● **The task**:
Although the entries contain pictures, only their text goes into the copy, set down exactly.
* * *
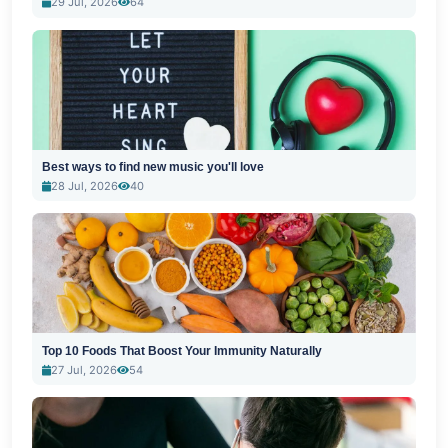
29 Jul, 2026
64
Best ways to find new music you'll love
28 Jul, 2026
40
Top 10 Foods That Boost Your Immunity Naturally
27 Jul, 2026
54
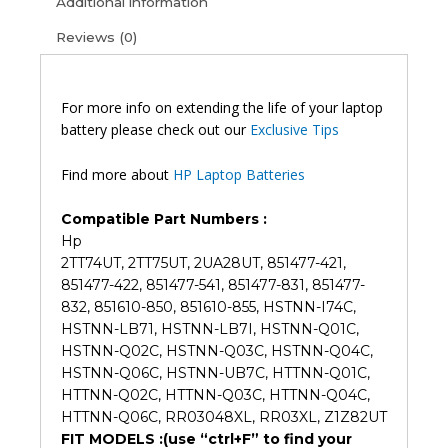
Additional information
G4
Reviews (0)
ProBook
450
G4
ProBook
For more info on extending the life of your laptop
455
battery please check out our
Exclusive Tips
G4
Original
Find more about
HP Laptop Batteries
Laptop
Battery
Compatible Part Numbers :
(6M)
Hp
quantity
2TT74UT, 2TT75UT, 2UA28UT, 851477-421,
851477-422, 851477-541, 851477-831, 851477-
832, 851610-850, 851610-855, HSTNN-I74C,
HSTNN-LB71, HSTNN-LB7I, HSTNN-Q01C,
HSTNN-Q02C, HSTNN-Q03C, HSTNN-Q04C,
HSTNN-Q06C, HSTNN-UB7C, HTTNN-Q01C,
HTTNN-Q02C, HTTNN-Q03C, HTTNN-Q04C,
HTTNN-Q06C, RR03048XL, RR03XL, Z1Z82UT
FIT MODELS :(use “ctrl+F” to find your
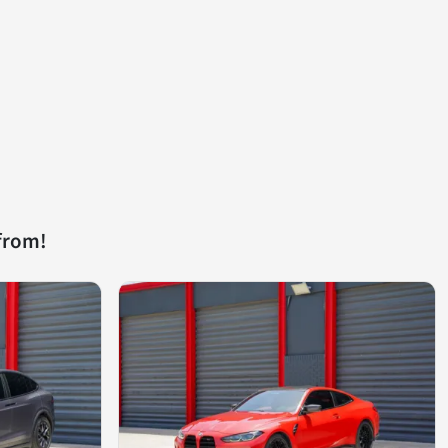
from!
* * *
● **Task output**:
29 Jul, 2026
64
Best ways to find new music you'll love
28 Jul, 2026
40
Top 10 Foods That Boost Your Immunity Naturally
27 Jul, 2026
54
Additional information
G4
Reviews (0)
ProBook
450
G4
ProBook
For more info on extending the life of your laptop
455
battery please check out our
Exclusive Tips
G4
Original
Find more about
HP Laptop Batteries
Laptop
Battery
Compatible Part Numbers :
(6M)
Hp
quantity
2TT74UT, 2TT75UT, 2UA28UT, 851477-421,
851477-422, 851477-541, 851477-831, 851477-
832, 851610-850, 851610-855, HSTNN-I74C,
HSTNN-LB71, HSTNN-LB7I, HSTNN-Q01C,
HSTNN-Q02C, HSTNN-Q03C, HSTNN-Q04C,
HSTNN-Q06C, HSTNN-UB7C, HTTNN-Q01C,
HTTNN-Q02C, HTTNN-Q03C, HTTNN-Q04C,
HTTNN-Q06C, RR03048XL, RR03XL, Z1Z82UT
FIT MODELS :(use “ctrl+F” to find your
from!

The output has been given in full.